> [BRONDOCUMENT]:
####
Gedeputeerden Vlaamse provincies maken komaf met de ‘betonstop’

BRUSSEL – De Vlaamse regering keurde in juli vorig jaar de strategische visie van het Beleidsplan Ruimte Vlaanderen (BRV) goed. Dit dient als richtlijn voor het toekomstig ruimtelijk beleid in Vlaanderen. In het BRV krijgen de provinciebesturen een bovenlokale en streekgerichte rol toebedeeld. Ze krijgen de ruimte om een eigen strategisch ruimtelijk beleid op te maken in de vorm van een Provinciaal Beleidsplan Ruimte.
####
> [OPDRACHTEN]:
- a) Kopieer uit het brondocument woordelijk het stuk van "BRUSSEL – De" tot "Provinciaal Beleidsplan Ruimte.".
- b) Zeg bij elke uitspraak met ja of nee of ze klopt volgens het brondocument, en citeer letterlijk de woorden uit het brondocument die de doorslag geven. (i) De Vlaamse regering keurde de strategische visie van het Beleidsplan Ruimte Vlaanderen in juli vorig jaar goed. (ii) Het Beleidsplan Ruimte Vlaanderen kent de provinciebesturen een lokale en gemeentelijke rol toe. (iii) De provinciebesturen mogen een eigen strategisch ruimtelijk beleid opmaken in de vorm van een Provinciaal Beleidsplan Ruimte.
- c) Wanneer keurde de Vlaamse regering volgens het brondocument de strategische visie van het Beleidsplan Ruimte Vlaanderen goed?
De gegevens spelen hierbij geen enkele rol.

> [AANGELEVERDE GEGEVENS]:
####
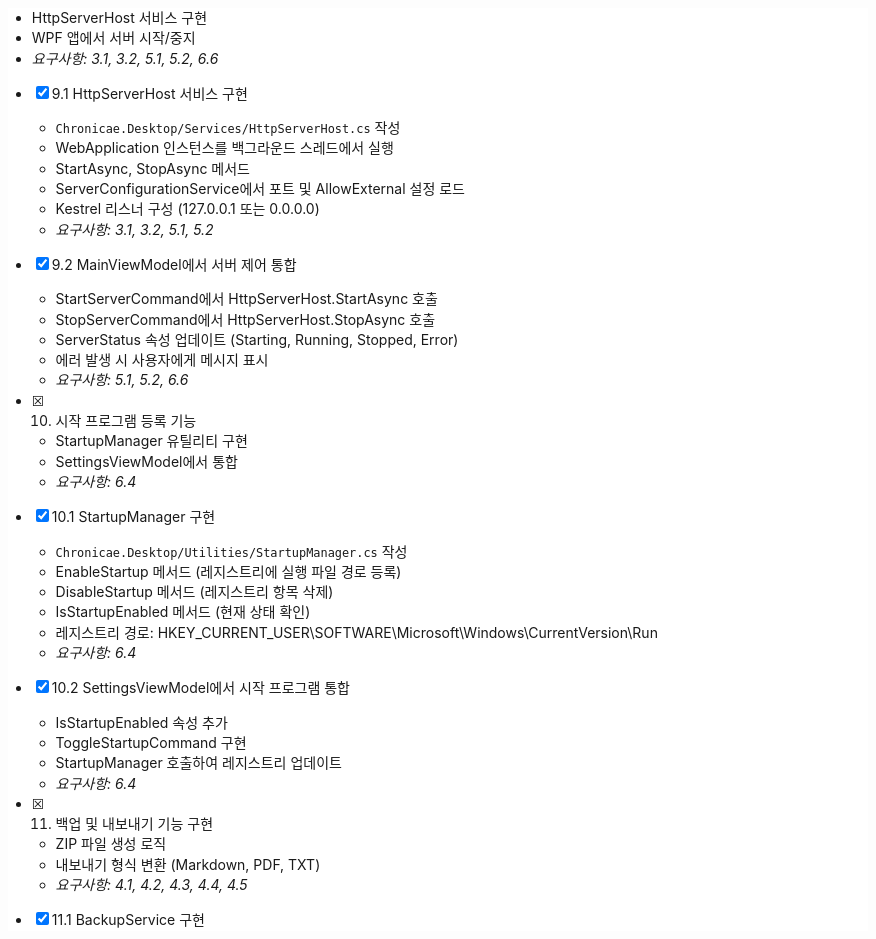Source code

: 


  - HttpServerHost 서비스 구현
  - WPF 앱에서 서버 시작/중지
  - _요구사항: 3.1, 3.2, 5.1, 5.2, 6.6_

- [x] 9.1 HttpServerHost 서비스 구현


  - `Chronicae.Desktop/Services/HttpServerHost.cs` 작성
  - WebApplication 인스턴스를 백그라운드 스레드에서 실행
  - StartAsync, StopAsync 메서드
  - ServerConfigurationService에서 포트 및 AllowExternal 설정 로드
  - Kestrel 리스너 구성 (127.0.0.1 또는 0.0.0.0)
  - _요구사항: 3.1, 3.2, 5.1, 5.2_

- [x] 9.2 MainViewModel에서 서버 제어 통합


  - StartServerCommand에서 HttpServerHost.StartAsync 호출
  - StopServerCommand에서 HttpServerHost.StopAsync 호출
  - ServerStatus 속성 업데이트 (Starting, Running, Stopped, Error)
  - 에러 발생 시 사용자에게 메시지 표시
  - _요구사항: 5.1, 5.2, 6.6_

- [x] 10. 시작 프로그램 등록 기능




  - StartupManager 유틸리티 구현
  - SettingsViewModel에서 통합
  - _요구사항: 6.4_

- [x] 10.1 StartupManager 구현


  - `Chronicae.Desktop/Utilities/StartupManager.cs` 작성
  - EnableStartup 메서드 (레지스트리에 실행 파일 경로 등록)
  - DisableStartup 메서드 (레지스트리 항목 삭제)
  - IsStartupEnabled 메서드 (현재 상태 확인)
  - 레지스트리 경로: HKEY_CURRENT_USER\SOFTWARE\Microsoft\Windows\CurrentVersion\Run
  - _요구사항: 6.4_

- [x] 10.2 SettingsViewModel에서 시작 프로그램 통합


  - IsStartupEnabled 속성 추가
  - ToggleStartupCommand 구현
  - StartupManager 호출하여 레지스트리 업데이트
  - _요구사항: 6.4_

- [x] 11. 백업 및 내보내기 기능 구현




  - ZIP 파일 생성 로직
  - 내보내기 형식 변환 (Markdown, PDF, TXT)
  - _요구사항: 4.1, 4.2, 4.3, 4.4, 4.5_

- [x] 11.1 BackupService 구현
####
> [VERWACHTE ANTWOORDEN]:
- a)
BRUSSEL – De Vlaamse regering keurde in juli vorig jaar de strategische visie van het Beleidsplan Ruimte Vlaanderen (BRV) goed. Dit dient als richtlijn voor het toekomstig ruimtelijk beleid in Vlaanderen. In het BRV krijgen de provinciebesturen een bovenlokale en streekgerichte rol toebedeeld. Ze krijgen de ruimte om een eigen strategisch ruimtelijk beleid op te maken in de vorm van een Provinciaal Beleidsplan Ruimte.

- b)
(i) Ja: "De Vlaamse regering keurde in juli vorig jaar de strategische visie van het Beleidsplan Ruimte Vlaanderen (BRV) goed."
(ii) Nee: "In het BRV krijgen de provinciebesturen een bovenlokale en streekgerichte rol toebedeeld."
(iii) Ja: "Ze krijgen de ruimte om een eigen strategisch ruimtelijk beleid op te maken in de vorm van een Provinciaal Beleidsplan Ruimte."

- c) In juli vorig jaar.